[[ SOURCE DATA, beginning ]]

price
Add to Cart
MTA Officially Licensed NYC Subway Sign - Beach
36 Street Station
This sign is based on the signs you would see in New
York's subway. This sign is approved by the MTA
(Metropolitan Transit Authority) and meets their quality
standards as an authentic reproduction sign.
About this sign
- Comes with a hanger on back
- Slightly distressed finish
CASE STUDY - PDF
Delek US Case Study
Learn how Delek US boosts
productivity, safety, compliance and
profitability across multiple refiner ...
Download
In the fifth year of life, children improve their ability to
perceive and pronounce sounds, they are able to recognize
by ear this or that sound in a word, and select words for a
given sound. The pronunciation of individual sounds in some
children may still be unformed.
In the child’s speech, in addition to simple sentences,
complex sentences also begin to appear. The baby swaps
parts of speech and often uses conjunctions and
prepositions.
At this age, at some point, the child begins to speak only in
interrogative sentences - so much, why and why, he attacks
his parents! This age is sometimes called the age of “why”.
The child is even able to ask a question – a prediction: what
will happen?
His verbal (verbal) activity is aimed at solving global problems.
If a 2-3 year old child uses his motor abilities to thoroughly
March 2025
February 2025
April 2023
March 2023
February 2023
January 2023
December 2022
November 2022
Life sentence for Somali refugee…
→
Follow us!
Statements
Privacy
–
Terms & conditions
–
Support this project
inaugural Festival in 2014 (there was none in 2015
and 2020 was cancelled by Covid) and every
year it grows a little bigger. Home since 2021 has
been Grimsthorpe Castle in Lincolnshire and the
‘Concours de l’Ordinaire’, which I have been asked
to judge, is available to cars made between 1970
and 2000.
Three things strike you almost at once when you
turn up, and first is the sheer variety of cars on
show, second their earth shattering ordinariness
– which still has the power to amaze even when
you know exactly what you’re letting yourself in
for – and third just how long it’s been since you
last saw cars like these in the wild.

[[ SOURCE DATA, end ]]

ACTION ITEM:
Only one stretch of the data above is needed. Restate it word for word, from the line containing "Delek US Case Study" through the line containing "have been asked", both ends included.

SOLUTION:
Delek US Case Study
Learn how Delek US boosts
productivity, safety, compliance and
profitability across multiple refiner ...
Download
In the fifth year of life, children improve their ability to
perceive and pronounce sounds, they are able to recognize
by ear this or that sound in a word, and select words for a
given sound. The pronunciation of individual sounds in some
children may still be unformed.
In the child’s speech, in addition to simple sentences,
complex sentences also begin to appear. The baby swaps
parts of speech and often uses conjunctions and
prepositions.
At this age, at some point, the child begins to speak only in
interrogative sentences - so much, why and why, he attacks
his parents! This age is sometimes called the age of “why”.
The child is even able to ask a question – a prediction: what
will happen?
His verbal (verbal) activity is aimed at solving global problems.
If a 2-3 year old child uses his motor abilities to thoroughly
March 2025
February 2025
April 2023
March 2023
February 2023
January 2023
December 2022
November 2022
Life sentence for Somali refugee…
→
Follow us!
Statements
Privacy
–
Terms & conditions
–
Support this project
inaugural Festival in 2014 (there was none in 2015
and 2020 was cancelled by Covid) and every
year it grows a little bigger. Home since 2021 has
been Grimsthorpe Castle in Lincolnshire and the
‘Concours de l’Ordinaire’, which I have been asked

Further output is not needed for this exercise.